Exercise »
Print the passage of the European property disposal announcement that opens with the words containing "Accelerate Property Fund Limited" and closes with "by the JSE)", reproducing it word for word.

Try our mobile app

Disposal of European property portfolio

Published: 2021-11-22 06:30:00 ET
<<<  go to JSE:APF company page
Accelerate Property Fund Ltd (JSE:APF) News - Disposal of European property portfolio

Accelerate Property Fund Limited
(Incorporated in the Republic of South Africa)
(Registration number: 2005/015057/06)
ISIN: ZAE000185815
Share Code: APF
(Approved as a REIT by the JSE)
("Accelerate", "APF", the "Company")


DISPOSAL OF EUROPEAN PROPERTY PORTFOLIO


1.   INTRODUCTION

     Accelerate has through its 96.3% owned subsidiary, Accelerate Property Fund Europe B.V.
     ("APFE"), entered into a definitive sale and purchase agreement with two wholly-owned
     subsidiaries of investment funds managed by Slate Asset Management ("Slate" or the
     "Purchasers"), dated 18 November 2021 ("Signature Date") (the "Transaction Agreement"),
     in terms of which it will dispose of its nine European retail properties located in Austria and
     Slovakia (the "Offshore Portfolio") for an aggregate disposal valuation of €87 400 000
     ("Portfolio Disposal Value") (the "Disposal"). The Offshore Portfolio is held through special-
     purpose vehicles ("SPV") in Austria and Slovakia which are the subject of the Transaction
     Agreement.

Given entries »
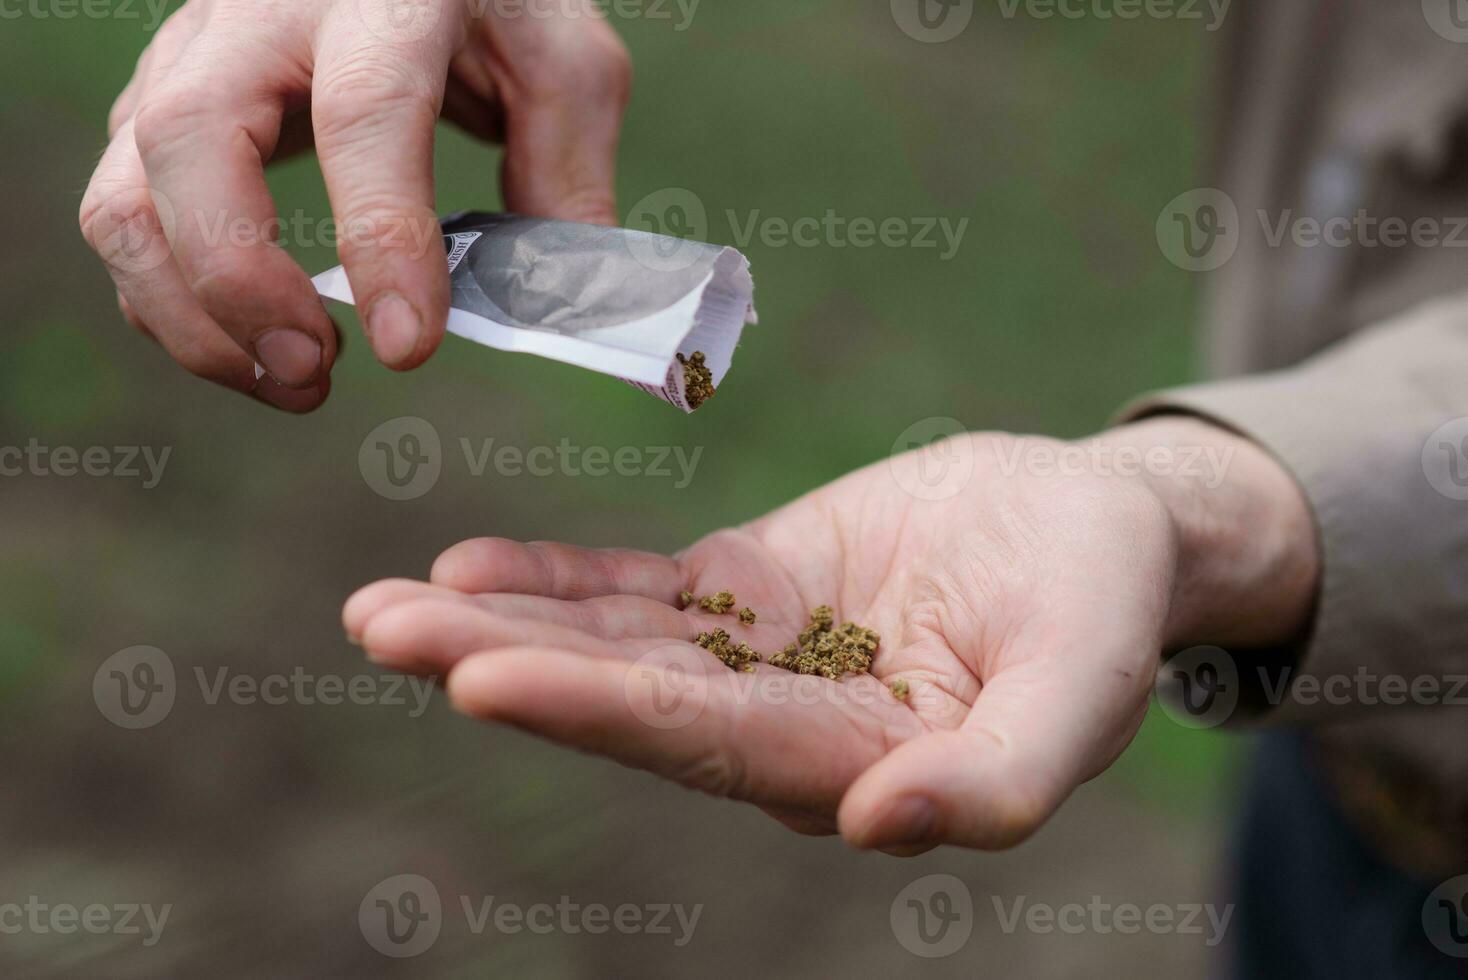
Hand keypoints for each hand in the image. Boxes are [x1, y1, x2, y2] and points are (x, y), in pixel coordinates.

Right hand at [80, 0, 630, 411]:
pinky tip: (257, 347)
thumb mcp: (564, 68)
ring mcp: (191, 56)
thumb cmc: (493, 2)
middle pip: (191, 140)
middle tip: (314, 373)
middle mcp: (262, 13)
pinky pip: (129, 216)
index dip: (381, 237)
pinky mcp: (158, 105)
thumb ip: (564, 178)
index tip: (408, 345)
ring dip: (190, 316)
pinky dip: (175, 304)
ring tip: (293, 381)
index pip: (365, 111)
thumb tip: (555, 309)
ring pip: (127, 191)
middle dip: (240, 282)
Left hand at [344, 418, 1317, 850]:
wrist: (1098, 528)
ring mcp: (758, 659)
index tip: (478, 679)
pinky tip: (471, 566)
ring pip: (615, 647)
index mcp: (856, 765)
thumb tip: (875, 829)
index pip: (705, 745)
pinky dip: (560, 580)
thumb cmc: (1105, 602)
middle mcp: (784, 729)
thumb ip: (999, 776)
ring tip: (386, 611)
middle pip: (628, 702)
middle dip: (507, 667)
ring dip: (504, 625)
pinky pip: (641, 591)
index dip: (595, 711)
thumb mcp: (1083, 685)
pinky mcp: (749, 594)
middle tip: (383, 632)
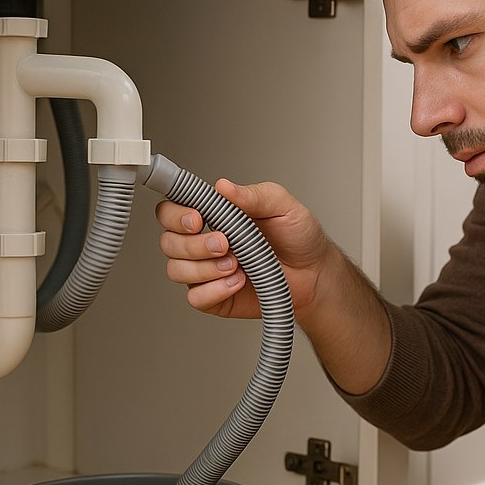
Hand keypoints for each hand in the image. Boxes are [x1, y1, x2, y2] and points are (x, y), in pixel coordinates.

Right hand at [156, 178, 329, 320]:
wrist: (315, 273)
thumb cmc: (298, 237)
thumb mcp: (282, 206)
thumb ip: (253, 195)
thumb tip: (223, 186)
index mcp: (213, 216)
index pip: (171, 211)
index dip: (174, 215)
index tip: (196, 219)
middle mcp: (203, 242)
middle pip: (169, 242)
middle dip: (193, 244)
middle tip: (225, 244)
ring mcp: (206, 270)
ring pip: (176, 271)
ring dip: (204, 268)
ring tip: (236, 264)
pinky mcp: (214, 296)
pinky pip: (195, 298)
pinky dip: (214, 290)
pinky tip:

Written answer »
Accelerate Property Fund Limited
(Incorporated in the Republic of South Africa)
(Registration number: 2005/015057/06)
ISIN: ZAE000185815
Share Code: APF
(Approved as a REIT by the JSE)